TO a man of perverse and corrupt judgment all instruction or persuasion is fruitless and contemptible which begins not with discovery and laying open of the distemper and ill complexion of the mind which is to be recured: as a plaster is unseasonably applied before the wound be searched. For men of corrupt understanding, that have lost all sound discerning of good and evil, come possessed with this prejudicate opinion, that they think all honesty and goodness proceedeth out of a simplicity of manners, and a kind of want of experience and unacquaintance with the affairs of the world. Therefore except they may perceive those things which are in their hearts, that is to say their own corrupt principles and the deepest reaches of their cunning and rottenness, to be thoroughly sounded and known to him that goes about to persuade with them, they make but a play of the words of wisdom. Therefore it behoveth him which aspireth to a goodness not retired or particular to himself, but a fructifying and begetting goodness, which should draw on others, to know those points which be called in the Revelation the deeps of Satan; that he may speak with authority and true insinuation.
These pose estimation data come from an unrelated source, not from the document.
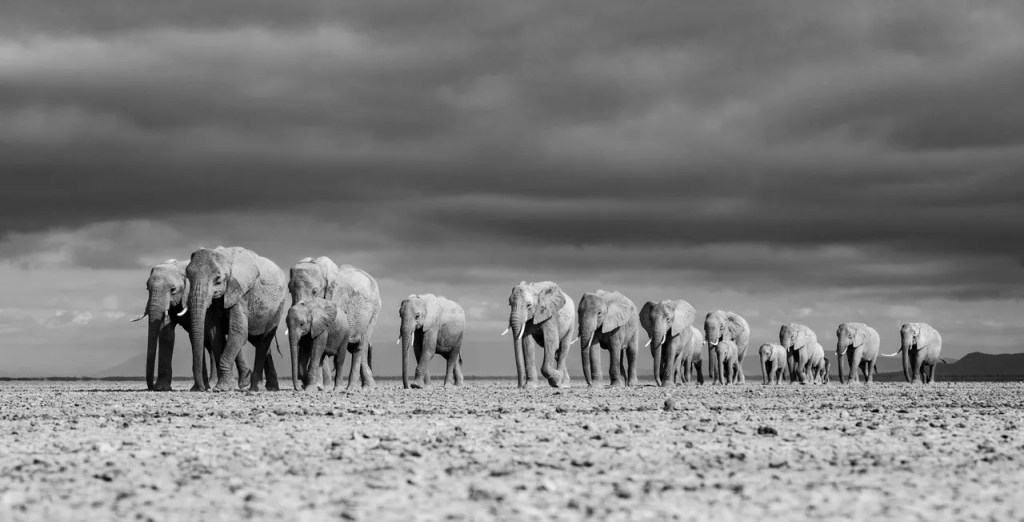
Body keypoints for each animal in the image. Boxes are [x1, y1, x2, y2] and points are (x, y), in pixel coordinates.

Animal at [132, 259, 250, 391]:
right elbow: (166, 335)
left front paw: (198, 388)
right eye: (147, 289)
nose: (151, 387)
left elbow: (198, 334)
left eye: (173, 290)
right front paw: (162, 388)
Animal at [185, 246, 288, 392]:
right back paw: (268, 388)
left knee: (264, 339)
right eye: (188, 276)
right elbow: (215, 335)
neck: (225, 254)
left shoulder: (240, 292)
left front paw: (222, 388)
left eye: (218, 279)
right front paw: (224, 386)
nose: (202, 389)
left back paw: (257, 389)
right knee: (258, 341)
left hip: (279, 306)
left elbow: (238, 331)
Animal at [289, 257, 380, 389]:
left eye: (315, 291)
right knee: (356, 348)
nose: (299, 387)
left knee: (361, 344)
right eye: (289, 290)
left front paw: (320, 387)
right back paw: (369, 386)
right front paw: (316, 386)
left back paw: (358, 388)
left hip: (374, 313)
Hence is the precept: Try all things, and hold that which is good: which induceth a discerning election out of an examination whence nothing at all is excluded. Out of the same fountain ariseth that direction: Be you wise as Serpents, and innocent as Doves. There are neither teeth nor stings, nor venom, nor wreaths and folds of serpents, which ought not to be all known, and as far as examination doth lead, tried: neither let any man here fear infection or pollution; for the sun entereth into sinks and is not defiled. either let any man think that herein he tempteth God; for his diligence and generality of examination is commanded; and God is sufficient to preserve you immaculate and pure.